Dienstag, 31. Oktober 2006

Umstellung der Fahrpläne und Linien zum 1. November (Allerheiligen). Servicekräfte informieren schon seit Montag an den stark frequentierten Halteste

Am Mittwoch, dem 1. November (Allerheiligen), stellen SaarBahn&Bus im Großraum Saarbrücken die Fahrpläne der Saarbahn und der Linienbusse um.



Schon seit Montag, 30. Oktober, stehen an den besonders stark frequentierten Haltestellen Servicekräfte von SaarBahn&Bus bereit.
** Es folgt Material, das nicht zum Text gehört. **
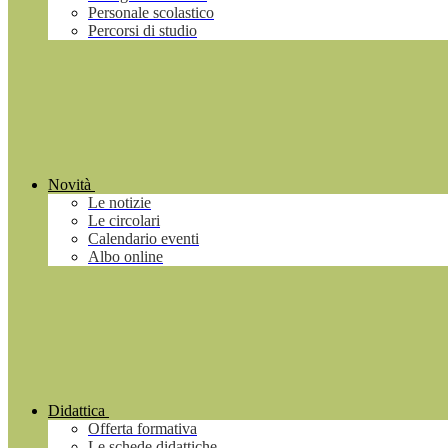
Personale scolastico
Percorsi di studio
Novità
Le notizie
Le circolari
Calendario eventi
Albo online
Didattica
Offerta formativa
Le schede didattiche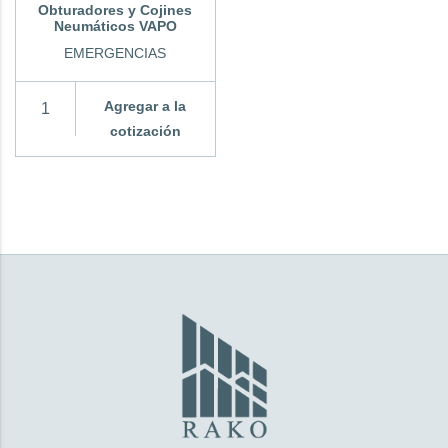
Obturadores y Cojines
Neumáticos VAPO
EMERGENCIAS
Agregar a la
cotización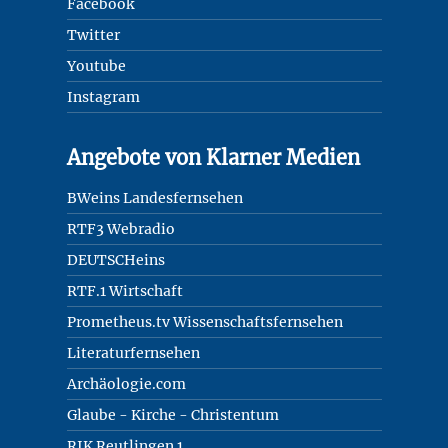
Facebook
Twitter
Youtube
Instagram
Angebote von Klarner Medien
BWeins Landesfernsehen
RTF3 Webradio
DEUTSCHeins
RTF.1 Wirtschaft
Prometheus.tv Wissenschaftsfernsehen
Literaturfernsehen
Archäologie.com
Glaube - Kirche - Christentum
RIK Reutlingen 1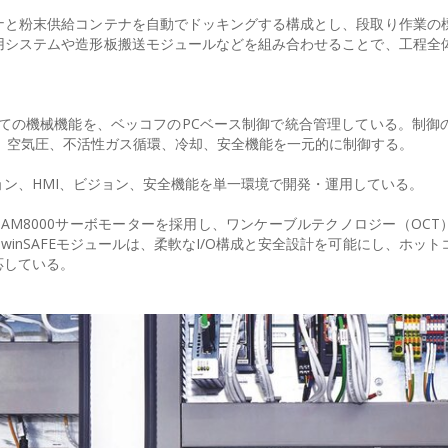
ナと粉末供給コンテナを自動でドッキングする構成とし、段取り作業の
用システムや造形板搬送モジュールなどを組み合わせることで、工程全
くすべての機械機能を、ベッコフのPCベース制御で統合管理している。制御
制御、空気圧、不活性ガス循環、冷却、安全機能を一元的に制御する。
ーション、HMI、ビジョン、安全機能を単一環境で開発・運用している。
とAM8000サーボモーターを採用し、ワンケーブルテクノロジー（OCT
よびTwinSAFEモジュールは、柔軟なI/O構成と安全設計を可能にし、ホッ
応している。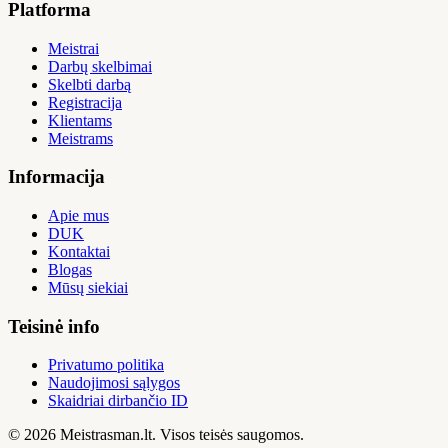
Platforma
Meistrai
Darbų skelbimai
Skelbti darbą
Registracija
Klientams
Meistrams
Informacija
Apie mus
DUK
Kontaktai
Blogas
Mūsų siekiai
Teisinė info
Privatumo politika
Naudojimosi sąlygos
Skaidriai dirbančio ID
© 2026 Meistrasman.lt. Visos teisės saugomos.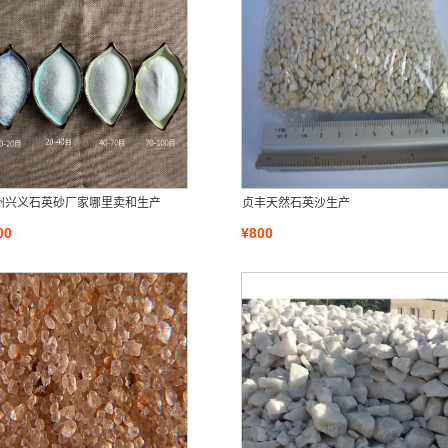
州兴义石英砂厂家哪里卖和生产
贞丰天然石英沙生产
00
¥800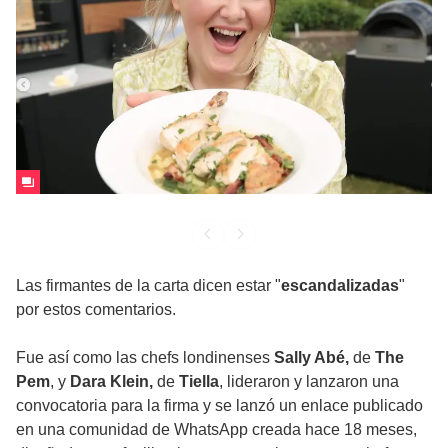
Las firmantes de la carta dicen estar "
escandalizadas
"
por estos comentarios.
Fue así como las chefs londinenses
Sally Abé,
de
The
Pem
, y
Dara Klein,
de
Tiella
, lideraron y lanzaron una
convocatoria para la firma y se lanzó un enlace publicado
en una comunidad de WhatsApp creada hace 18 meses,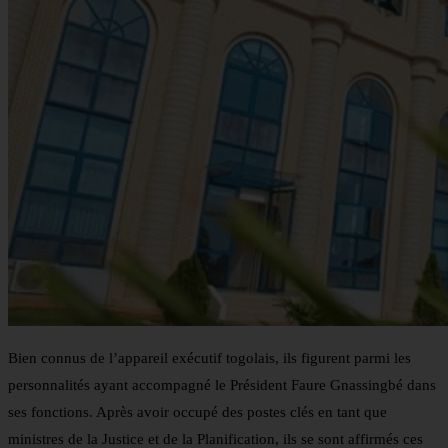
Bien connus de l’appareil exécutif togolais, ils figurent parmi les
personnalités ayant accompagné le Président Faure Gnassingbé dans
ses fonctions. Après avoir occupé des postes clés en tant que
ministres de la Justice et de la Planification, ils se sont affirmés ces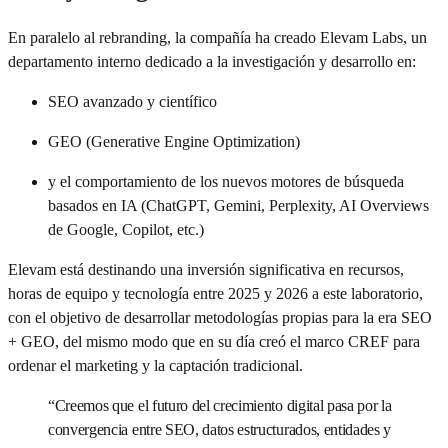
En paralelo al rebranding, la compañía ha creado Elevam Labs, un
departamento interno dedicado a la investigación y desarrollo en:
SEO avanzado y científico
GEO (Generative Engine Optimization)
y el comportamiento de los nuevos motores de búsqueda
basados en IA (ChatGPT, Gemini, Perplexity, AI Overviews
de Google, Copilot, etc.)
Elevam está destinando una inversión significativa en recursos,
horas de equipo y tecnología entre 2025 y 2026 a este laboratorio,
con el objetivo de desarrollar metodologías propias para la era SEO
+ GEO, del mismo modo que en su día creó el marco CREF para
ordenar el marketing y la captación tradicional.
“
Creemos que el futuro del crecimiento digital pasa por la
convergencia entre SEO, datos estructurados, entidades y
Sie helfen, die richtigen Buslinien mit der neuen, saarlandweit gültigen Nummerierung zu finden und geben Auskunft zu Anschlüssen und Fahrzeiten. In den Bussen, die den Eschberg mit der Innenstadt und der Saarbahn verbinden, befinden sich Servicekräfte, um den Fahrgästen auch hier mit Rat und Tat zur Seite zu stehen. Die Servicekräfte sind an ihren blauen Jacken mit dem Logo von SaarBahn&Bus gut zu erkennen. Sie werden bis Samstag, 11. November, in zwei Schichten von 7.00 – 19.00 Uhr eingesetzt.



Mit großem organisatorischem und personellem Aufwand wurden bereits seit einigen Wochen die ca. 1200 Haltestellen mit neuen Liniennummern und Fahrplanaushängen versehen. Die neuen Aushänge ermöglichen eine bessere Orientierung, weil sie mit so genannten Linienbändern versehen sind. Die Linienbänder zeigen aufgereiht alle noch anzufahrenden Haltestellen der jeweiligen Linie und die Fahrzeiten zwischen den Haltestellen. Eine zusätzliche, praktische Neuerung ist auch das Haltestellenkürzel in der Kopfzeile jedes Fahrplans. Wenn die vierstellige Buchstabenkombination als SMS an die Nummer 0171 86 900 09 gesendet wird, erhält man umgehend eine Antwort-SMS mit den aktuellen Abfahrtzeiten von Bussen und Bahnen innerhalb der nächsten 20 Minuten nach der SMS-Abfrage.



SaarBahn&Bus bitten alle Fahrgäste, die neuen Linien und Verbindungen zu prüfen und ihre Kritik und Anregungen an das Unternehmen weiterzugeben. Dazu wurden eine Kontaktseite im Internet (www.saarbahn.de), eine Emailadresse(info@saarbahn.de) und eine Telefon-Hotline (0681 5003-355) eingerichtet. Nach einer Testphase von einigen Monaten werden die gesammelten Erfahrungen und Kritikpunkte dann bearbeitet, um vertretbare Änderungen gezielt vornehmen zu können. Die Liniennetzumstellung, die die erste seit der Inbetriebnahme des alten Netzes vor 18 Jahren ist, war notwendig geworden, um auf veränderte Kundenwünsche und Gewohnheiten einzugehen und auch weiterhin einen attraktiven Öffentlichen Personennahverkehr anbieten zu können.